AutoTIR employs a reinforcement learning approach where LLMs explore tool-use strategies across diverse tasks. The action space involves deciding on tool invocation dynamically, adapting to the complexity of each task. This flexibility enables a balance between maintaining core linguistic capabilities and leveraging tools for enhanced reasoning.

The RL agent is trained via Group Relative Policy Optimization (GRPO), optimizing decisions by evaluating rewards derived from both tool effectiveness and final answer accuracy. This strategy enables AutoTIR to generalize across multiple task domains, outperforming static tool-use methods.

Evaluation and Performance Metrics

AutoTIR has been evaluated across various datasets, demonstrating significant improvements over baselines in both knowledge-intensive and mathematical domains. Metrics include Exact Match (EM) for QA tasks, standard Accuracy for logical reasoning, and Soft Accuracy (SAcc) for instruction adherence tasks. The results highlight AutoTIR's ability to effectively utilize tools when beneficial, without compromising fundamental language skills, as shown by maintaining high SAcc scores.

Efficiency and Tool Selection

In dissecting tool utilization efficiency, AutoTIR exhibits superior performance in both tool selection accuracy (TS) and tool productivity (TP), particularly in complex reasoning tasks. This efficacy stems from its ability to minimize unnecessary tool usage while maximizing the contribution of invoked tools to problem solving.

(Table 1 and Figure 2)

Figure 2: Model Performance and Tool Advantage Across Reasoning Task Types.

Scalability and Training Dynamics

The training process demonstrates a consistent increase in both action and output rewards, indicating the model's growing proficiency in integrating tools and generating solutions. As training progresses, the response length increases, suggesting more complex reasoning trajectories are being explored (Figure 3).

Figure 3: Avg. reward score and response length during training.

Conclusion

AutoTIR represents a substantial advancement in tool-integrated reasoning for LLMs, offering a flexible, adaptive strategy that respects the model's intrinsic capabilities while enhancing its reasoning power.

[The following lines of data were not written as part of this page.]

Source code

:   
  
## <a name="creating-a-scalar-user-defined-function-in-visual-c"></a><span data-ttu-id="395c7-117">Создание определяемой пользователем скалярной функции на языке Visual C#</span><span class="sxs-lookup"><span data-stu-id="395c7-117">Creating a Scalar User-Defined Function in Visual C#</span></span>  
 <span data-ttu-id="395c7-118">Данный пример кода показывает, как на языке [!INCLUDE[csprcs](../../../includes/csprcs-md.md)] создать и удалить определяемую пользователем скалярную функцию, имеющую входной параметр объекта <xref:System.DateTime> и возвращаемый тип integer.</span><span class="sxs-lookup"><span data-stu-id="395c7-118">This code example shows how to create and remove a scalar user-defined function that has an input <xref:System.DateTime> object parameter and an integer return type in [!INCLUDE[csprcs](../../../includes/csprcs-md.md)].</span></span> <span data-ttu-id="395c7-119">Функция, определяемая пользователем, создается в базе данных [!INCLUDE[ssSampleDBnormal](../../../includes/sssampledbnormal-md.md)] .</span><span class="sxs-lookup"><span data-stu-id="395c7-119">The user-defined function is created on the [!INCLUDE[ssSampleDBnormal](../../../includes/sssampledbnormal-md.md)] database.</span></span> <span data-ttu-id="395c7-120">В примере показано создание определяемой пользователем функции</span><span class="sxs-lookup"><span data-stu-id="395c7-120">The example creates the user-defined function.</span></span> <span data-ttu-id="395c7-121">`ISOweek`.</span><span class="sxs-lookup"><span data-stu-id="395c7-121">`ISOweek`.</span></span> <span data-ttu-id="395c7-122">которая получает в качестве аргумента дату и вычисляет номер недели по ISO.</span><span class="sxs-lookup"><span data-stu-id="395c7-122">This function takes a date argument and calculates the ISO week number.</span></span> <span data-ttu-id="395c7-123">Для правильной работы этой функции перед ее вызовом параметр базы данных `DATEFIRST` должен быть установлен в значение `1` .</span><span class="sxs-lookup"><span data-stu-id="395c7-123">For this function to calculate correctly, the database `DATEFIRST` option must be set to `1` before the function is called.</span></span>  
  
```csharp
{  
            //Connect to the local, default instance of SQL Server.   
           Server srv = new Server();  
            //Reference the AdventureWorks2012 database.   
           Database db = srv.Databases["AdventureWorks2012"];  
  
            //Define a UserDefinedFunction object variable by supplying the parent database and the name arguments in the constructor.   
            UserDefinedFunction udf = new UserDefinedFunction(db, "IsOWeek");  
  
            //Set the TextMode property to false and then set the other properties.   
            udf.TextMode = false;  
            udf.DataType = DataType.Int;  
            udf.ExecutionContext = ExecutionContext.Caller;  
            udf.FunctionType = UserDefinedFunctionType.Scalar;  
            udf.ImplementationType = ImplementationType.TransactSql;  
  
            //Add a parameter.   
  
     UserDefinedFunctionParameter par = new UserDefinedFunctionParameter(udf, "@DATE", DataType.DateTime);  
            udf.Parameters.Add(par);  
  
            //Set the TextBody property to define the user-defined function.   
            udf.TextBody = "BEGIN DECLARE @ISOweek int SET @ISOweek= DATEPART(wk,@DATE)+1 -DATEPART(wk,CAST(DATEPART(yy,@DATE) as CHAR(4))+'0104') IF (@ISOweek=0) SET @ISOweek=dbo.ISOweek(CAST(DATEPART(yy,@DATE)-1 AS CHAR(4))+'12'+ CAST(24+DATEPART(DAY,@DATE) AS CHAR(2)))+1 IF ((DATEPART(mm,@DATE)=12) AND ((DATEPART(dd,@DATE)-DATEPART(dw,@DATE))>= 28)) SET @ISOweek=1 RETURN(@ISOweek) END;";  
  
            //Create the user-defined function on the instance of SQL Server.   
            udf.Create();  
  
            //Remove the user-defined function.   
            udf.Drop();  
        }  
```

This method not only improves performance across diverse tasks but also lays the groundwork for future developments in scalable, adaptive AI systems capable of sophisticated, real-time problem-solving across a wide array of domains. By utilizing reinforcement learning, AutoTIR ensures that tool-use strategies evolve organically, optimizing both efficiency and effectiveness in reasoning tasks.